Why it works: massive structural inductive bias
- Equivariance to rotation and translation of the protein backbone
- Pair representation explicitly encodes residue–residue distances
- Iterative “recycling” refines structure over multiple passes
Training data: ~170,000 experimentally solved structures (PDB)
Result: Near-experimental accuracy on most proteins
Solved a 50-year-old problem

AlphaFold is the most striking example of what the right inductive biases can achieve. The network has ~93M parameters trained on ~170K structures—roughly 550 parameters per training example. This is highly regularized by bioengineering standards. The key was not just scale, but the right structural biases: triangular attention, equivariant frames, and evolutionary covariation signal.

Jumper et al., Nature 2021.

Cell morphology as a phenotypic readout

Cell Painting (Bray et al., 2016): image cells stained with 6 fluorescent dyes; extract ~1,500 morphological features
Neural networks trained on raw images learn features that correlate with:
- Mechanism of action of compounds
- Disease phenotype
- Genetic perturbation identity
Architecture: CNN backbone (treats image as spatially structured) + classification head

This connects directly to the Masaeli et al. paper.

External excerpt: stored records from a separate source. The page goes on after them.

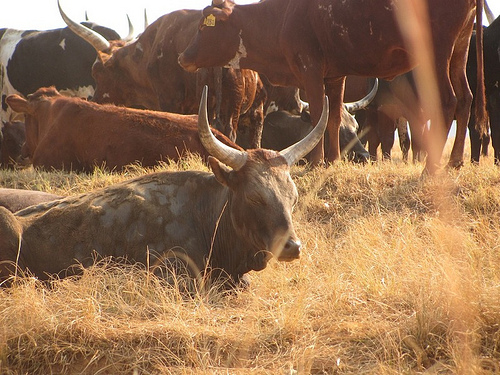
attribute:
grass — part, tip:
[231, 305, 268, 315]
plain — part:
[402, 201, 442, 221]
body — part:
[66, 101, 97, 110]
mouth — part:
[269, 245, 290, 255]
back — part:
[296, 2, 317, 9]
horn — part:
[79, 21, 104, 50]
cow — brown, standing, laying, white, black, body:
[197, 0, 471, 157]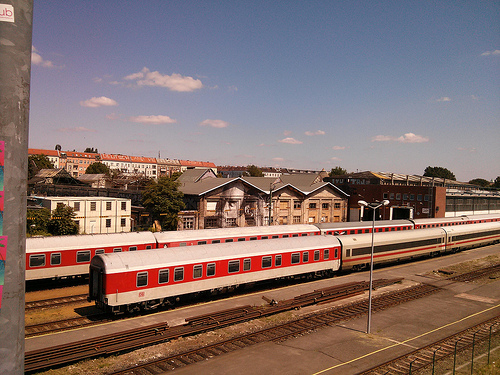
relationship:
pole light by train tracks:
[354, 192, 392, 345] [160, 272, 440, 357]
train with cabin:
[26, 210, 498, 317] [84, 232, 340, 308]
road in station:
[165, 276, 497, 373] [20, 209, 495, 369]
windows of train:
[138, 245, 341, 288] [84, 233, 339, 318]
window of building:
[108, 202, 113, 215] [31, 193, 131, 233]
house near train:
[179, 179, 359, 219] [25, 209, 498, 292]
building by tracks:
[92, 149, 331, 219] [25, 262, 498, 372]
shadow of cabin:
[73, 301, 100, 319] [89, 234, 340, 308]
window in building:
[259, 190, 340, 222] [230, 170, 395, 234]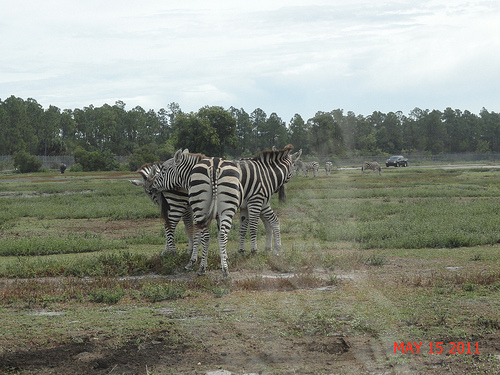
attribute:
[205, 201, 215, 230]
hair — white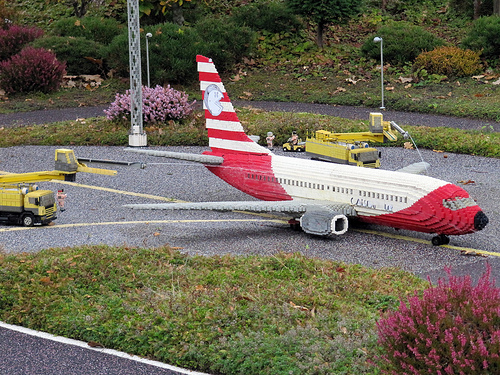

The key insight is that cell morphology is a rich, high-dimensional phenotype that encodes biological state. Neural networks, especially with CNN inductive biases, can extract this information in ways that hand-crafted features cannot.

Review

Review Questions

What is the role of the activation function in a neural network? What would happen if all activations were linear?
Explain how backpropagation is a special case of reverse-mode autodifferentiation. What is computed in the forward pass, and what is computed in the backward pass?
Why is the neural network loss surface non-convex? What practical consequences does this have for training?
A colleague trains a network and observes that training loss continues to decrease while validation loss starts to rise. What is happening, and what would you do?
What is an inductive bias? Give one example from each of: CNNs, GNNs, and attention mechanisms, and explain what assumption about the data each encodes.
A fully connected network and a CNN are each trained on the same image classification task. The CNN uses far fewer parameters. Under what conditions might the simpler CNN outperform the larger fully connected network?
AlphaFold2 has ~93M parameters trained on ~170K examples. How do you reconcile this with the double descent picture—shouldn’t such an overparameterized model need far more data?